● **EXTRAIT FOURNI**
============================================================

Aujourd’hui, il s'agit de vous, les survivants, et je ne peux pas commencer sans vous dire combien je suis reconnaissant de vous savoir ici, et dans certains cas, ici avec vos enfants et petits-enfants.
Il y a cinq ans, lorsque je me tenais ici devant ces portes tristement célèbres, j'ai dit que je n’étais pas un survivant. Mais je suis tellement reconnaissant envers les survivants qui sont ici aujourd'hui.
Je ne suis pas un libérateur, mais je salue le courage de ceux qui nous ont sauvés.
Je suis ici, simplement, en tant que juif. Et, comme pour tous les juifs partout dans le monde, cet endroit, ce terrible endroit appelé Auschwitz, est malheureusement devenu une partie de moi.
Auschwitz est comme la cicatrice d'un terrible traumatisme. Ça ne s'en va jamais, et la douleur ne s'arrête jamais.
Je me suis toujours demandé, si j'étais né en Hongrie, d’où mes grands-parents venaient, au lieu de New York, en février 1944, aurais-je vécu ?
La réponse est non. J'aurais été l'un des 438 000 Juifs hongrois gazés par les nazis en 1944, ici à Auschwitz. Je peux vous assurer que presque tous les juifs se sont déjà posé la question au moins une fois.
Il y a soixante-quinze ans aujourd'hui, lorsque les troupes soviétiques sont arrivées devant ces portes, ils n’avaient aucune idée ce que qu’ils allaient trouver derrière. Et, depuis ce jour, le monde entier a du mal avec ce qu'ils ont découvert à l'intérieur.
Nous nous sommes tous demandé comment un pays développé, qui a donné au monde une littérature formidable, l’art et le progrès scientifique avait pu céder à l’expression de la colère, la bassesse et la dépravation qu’a été Auschwitz. Mais, permettez-moi d'être clair, tandis que l'Allemagne et l'Autriche mettaient en œuvre ce mal dévastateur, pratiquement tous les autres pays européens ont aidé les nazis dans leur entreprise anti-juifs.
Trop des gens dans trop de pays ont laissé Auschwitz devenir une réalité.
Quand les juifs européens ont supplié le monde, pour trouver quelque part un endroit sûr où aller, le monde entier leur a tourné le dos. Même mon propre pays – le pays de la liberté – a abandonné le peuple juif quand il en avait le plus besoin.

============================================================

● **JEU DE DONNÉES**
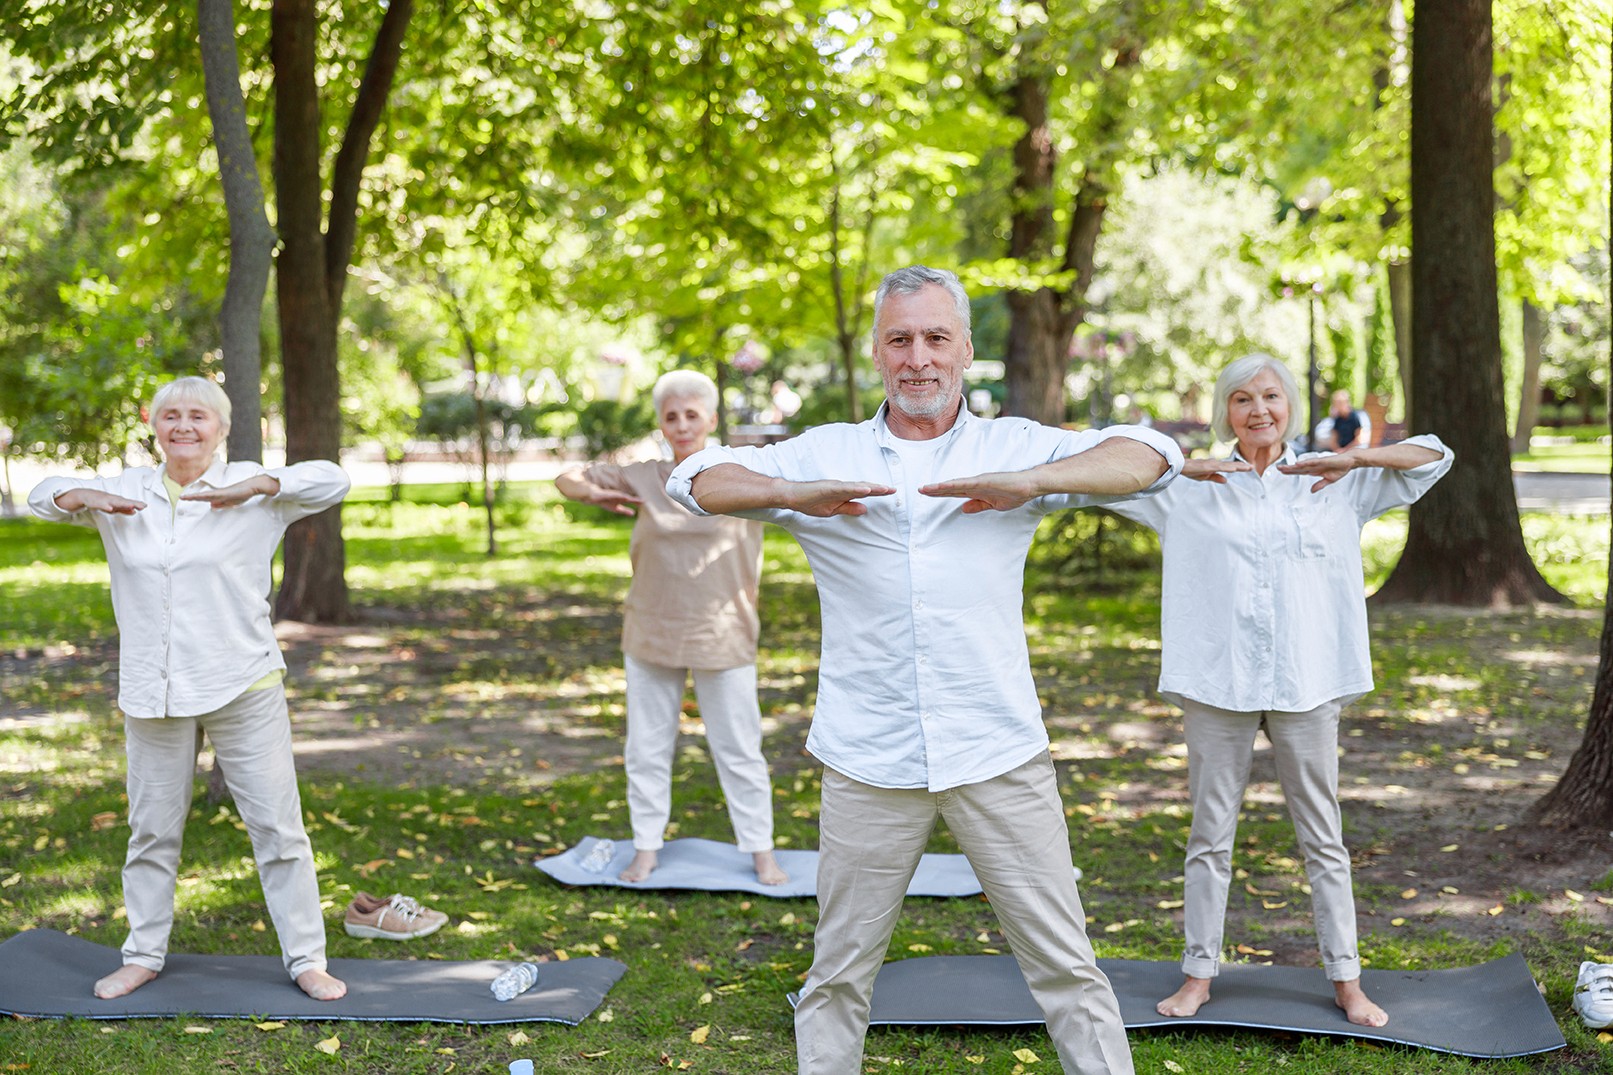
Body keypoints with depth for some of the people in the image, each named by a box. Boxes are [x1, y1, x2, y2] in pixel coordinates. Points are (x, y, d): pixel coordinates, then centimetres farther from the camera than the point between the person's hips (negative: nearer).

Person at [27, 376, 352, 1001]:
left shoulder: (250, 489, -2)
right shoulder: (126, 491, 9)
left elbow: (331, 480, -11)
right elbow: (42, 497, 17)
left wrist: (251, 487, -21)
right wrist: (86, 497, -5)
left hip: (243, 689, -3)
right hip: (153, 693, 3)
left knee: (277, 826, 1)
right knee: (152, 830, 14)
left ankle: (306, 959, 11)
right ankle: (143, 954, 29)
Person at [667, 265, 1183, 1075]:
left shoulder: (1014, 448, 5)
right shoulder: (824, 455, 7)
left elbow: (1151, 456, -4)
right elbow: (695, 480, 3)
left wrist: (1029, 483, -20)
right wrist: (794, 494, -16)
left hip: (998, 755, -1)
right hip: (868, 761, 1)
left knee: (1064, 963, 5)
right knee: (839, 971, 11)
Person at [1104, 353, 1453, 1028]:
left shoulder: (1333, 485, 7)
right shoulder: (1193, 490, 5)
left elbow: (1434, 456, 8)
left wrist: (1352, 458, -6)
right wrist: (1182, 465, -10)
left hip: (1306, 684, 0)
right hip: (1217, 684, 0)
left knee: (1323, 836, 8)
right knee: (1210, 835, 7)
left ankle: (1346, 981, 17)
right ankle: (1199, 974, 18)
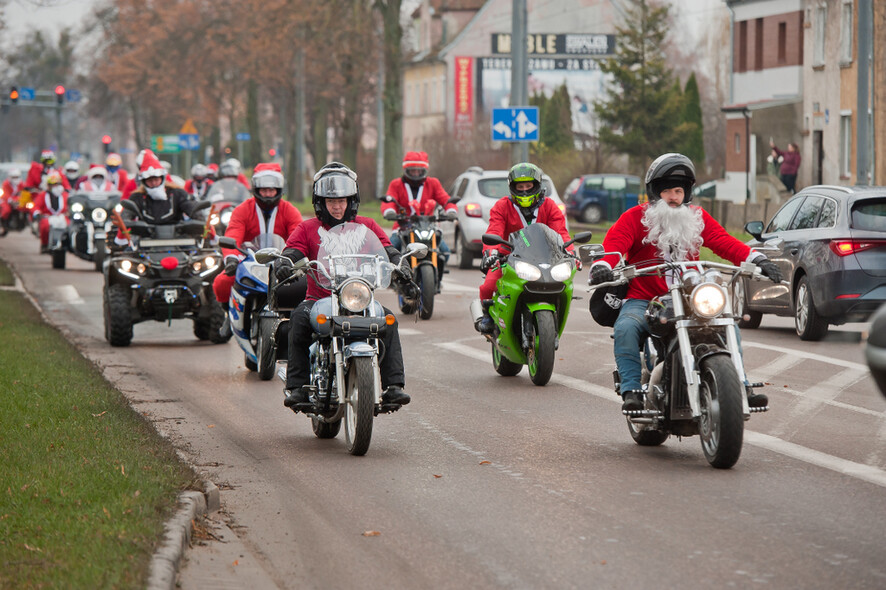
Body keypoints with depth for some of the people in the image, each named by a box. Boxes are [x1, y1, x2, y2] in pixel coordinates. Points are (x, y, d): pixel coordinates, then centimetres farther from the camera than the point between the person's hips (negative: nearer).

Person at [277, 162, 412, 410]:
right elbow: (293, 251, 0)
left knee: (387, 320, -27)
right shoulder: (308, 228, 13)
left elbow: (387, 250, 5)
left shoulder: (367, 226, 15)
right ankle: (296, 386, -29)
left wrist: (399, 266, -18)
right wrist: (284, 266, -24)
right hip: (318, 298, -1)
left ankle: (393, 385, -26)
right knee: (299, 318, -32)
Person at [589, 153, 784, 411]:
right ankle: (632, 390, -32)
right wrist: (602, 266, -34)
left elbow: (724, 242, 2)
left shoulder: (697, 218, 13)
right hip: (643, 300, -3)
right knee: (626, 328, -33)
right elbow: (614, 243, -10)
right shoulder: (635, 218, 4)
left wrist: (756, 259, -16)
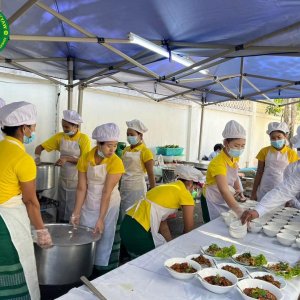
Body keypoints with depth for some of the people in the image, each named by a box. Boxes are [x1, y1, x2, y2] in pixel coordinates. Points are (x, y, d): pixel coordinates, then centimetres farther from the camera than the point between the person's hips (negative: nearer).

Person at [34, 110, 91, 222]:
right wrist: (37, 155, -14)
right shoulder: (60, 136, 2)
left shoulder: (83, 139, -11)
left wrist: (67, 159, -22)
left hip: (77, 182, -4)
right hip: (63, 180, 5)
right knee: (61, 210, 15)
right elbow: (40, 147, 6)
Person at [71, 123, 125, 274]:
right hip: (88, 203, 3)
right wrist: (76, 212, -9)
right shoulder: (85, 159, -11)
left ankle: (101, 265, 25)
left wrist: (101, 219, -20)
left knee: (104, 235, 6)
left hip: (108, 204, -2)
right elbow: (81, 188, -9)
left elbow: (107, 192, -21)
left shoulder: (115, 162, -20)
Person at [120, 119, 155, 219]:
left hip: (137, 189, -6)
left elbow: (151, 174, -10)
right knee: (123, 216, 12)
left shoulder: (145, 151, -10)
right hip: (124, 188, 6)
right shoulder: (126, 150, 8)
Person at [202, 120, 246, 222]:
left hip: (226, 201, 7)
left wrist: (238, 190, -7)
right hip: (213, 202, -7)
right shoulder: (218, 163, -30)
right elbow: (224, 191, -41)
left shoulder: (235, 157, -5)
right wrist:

============================================================

● **LISTE DES TÂCHES**
1. Transcrivez le passage de l'extrait sur Auschwitz situé entre « Nous nous sommes » et « devenir une réalité. », bornes incluses.
2. Reprenez l'extrait sur Auschwitz après sa dernière phrase et poursuivez-le.

● **RÉSULTATS PAR TÂCHE**
1.
Nous nous sommes tous demandé comment un pays développé, qui a donné au monde une littérature formidable, l’art et le progrès scientifique avait pu céder à l’expression de la colère, la bassesse et la dépravation qu’a été Auschwitz. Mais, permettez-moi d'être clair, tandis que l'Allemagne et l'Autriche mettaient en œuvre ce mal dévastateur, pratiquement tous les autres pays européens ont aidé les nazis dans leur entreprise anti-juifs.
Trop des gens dans trop de pays ont laissé Auschwitz devenir une réalité.

2.
En 1938, les États-Unis ont organisé une conférence à Evian, en France, pour discuter de la crise des réfugiés juifs. Il y a eu beaucoup de beaux discours, mais l'Amérique n’a accueilli aucun réfugié juif supplémentaire, et tous les autres pays présents dans l'assistance ont suivi son exemple. Il y avait 32 pays et aucun d'entre eux, sauf la minuscule République Dominicaine, n’a voulu s’embarrasser de plus de juifs.
Hitler a vu cela. Quatre mois plus tard, nous vivions la Nuit de Cristal. Et, encore une fois, le monde n’a rien dit. Hitler a testé le monde, et à chaque nouvelle étape, il a vu une vérité simple: le monde regardait ailleurs. Ainsi, il a su qu'il pouvait construire sans encombre cette usine de la mort.
Evian a conduit à Auschwitz. La Nuit de Cristal a conduit à Auschwitz. L'antisémitisme mondial a conduit à Auschwitz.
Fort heureusement, des gens dans toute l'Europe ont fait preuve d’une décence morale et ont agi différemment - des gens ordinaires qui ont risqué leur vie et celle de leur famille pour sauver d’autres êtres humains - parfois des gens qu’ils ne connaissaient même pas. À Yad Vashem à Jérusalem, vous verrez les 27 362 noms de ceux que nous appelons Justes parmi les Nations. Ces gens qui ont tout risqué pour sauver des vies juives. Nous n'avons pas oublié ces honorables hommes et femmes, et nous ne les oublieront jamais.
Il y a cinq ans, pour le 70ème anniversaire, j'étais très préoccupé par la choquante montée de l'antisémitisme en Europe. Aujourd'hui, vous savez tous que les attaques contre les Juifs, les meurtres et les calomnies n'ont faits qu'empirer. Elles se sont même propagées jusque dans mon pays.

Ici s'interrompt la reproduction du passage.